_WORKING DATA:_
--

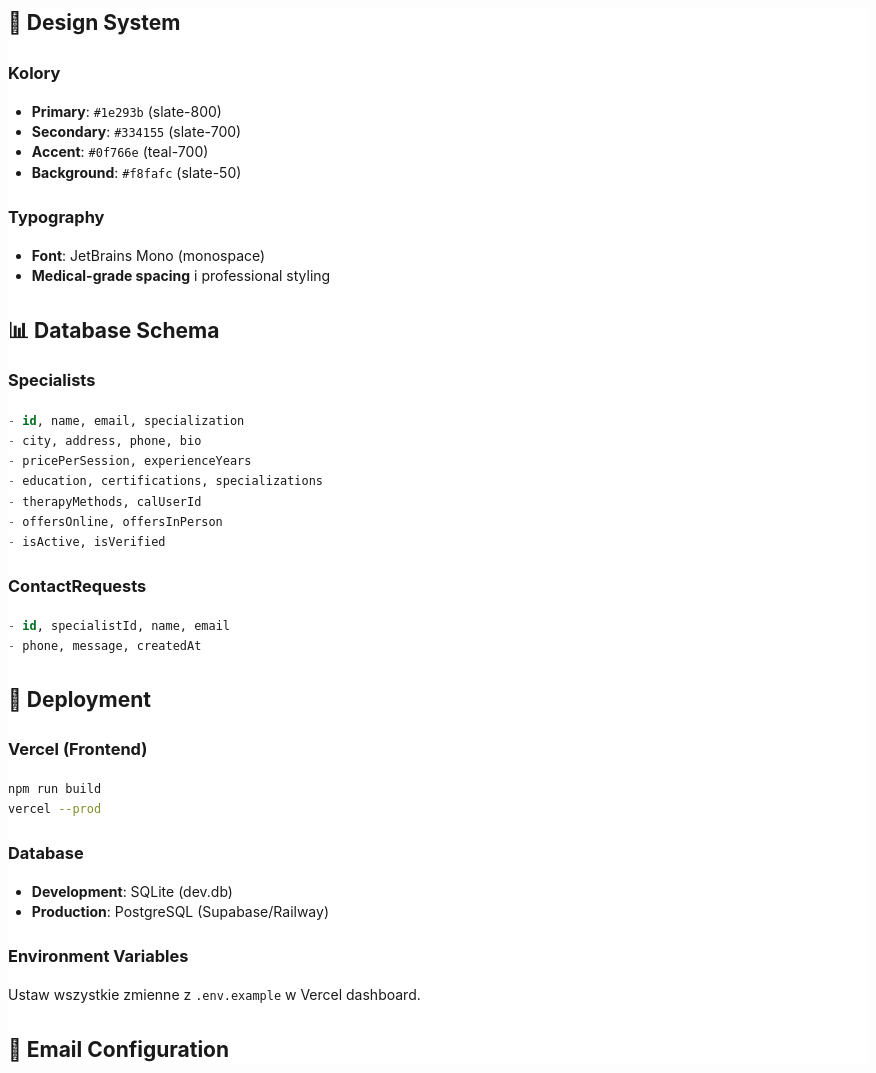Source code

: ## 🎨 Design System

### Kolory
- **Primary**: `#1e293b` (slate-800)
- **Secondary**: `#334155` (slate-700)
- **Accent**: `#0f766e` (teal-700)
- **Background**: `#f8fafc` (slate-50)

### Typography
- **Font**: JetBrains Mono (monospace)
- **Medical-grade spacing** i professional styling

## 📊 Database Schema

### Specialists
```sql
- id, name, email, specialization
- city, address, phone, bio
- pricePerSession, experienceYears
- education, certifications, specializations
- therapyMethods, calUserId
- offersOnline, offersInPerson
- isActive, isVerified
```

### ContactRequests
```sql
- id, specialistId, name, email
- phone, message, createdAt
```

## 🚀 Deployment

### Vercel (Frontend)
```bash
npm run build
vercel --prod
```

### Database
- **Development**: SQLite (dev.db)
- **Production**: PostgreSQL (Supabase/Railway)

### Environment Variables
Ustaw wszystkie zmienne z `.env.example` w Vercel dashboard.

## 📧 Email Configuration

--

_EXERCISE OBJECTIVE:_ Write out the lines from the one containing "## 🚀 Deployment" through the last line of the records above. Include both of those lines and nothing else.

_RESULT FOR THIS TASK:_
## 🚀 Deployment

### Vercel (Frontend)
```bash
npm run build
vercel --prod
```

### Database
- **Development**: SQLite (dev.db)
- **Production**: PostgreSQL (Supabase/Railway)

### Environment Variables
Ustaw wszystkie zmienne z `.env.example` w Vercel dashboard.

## 📧 Email Configuration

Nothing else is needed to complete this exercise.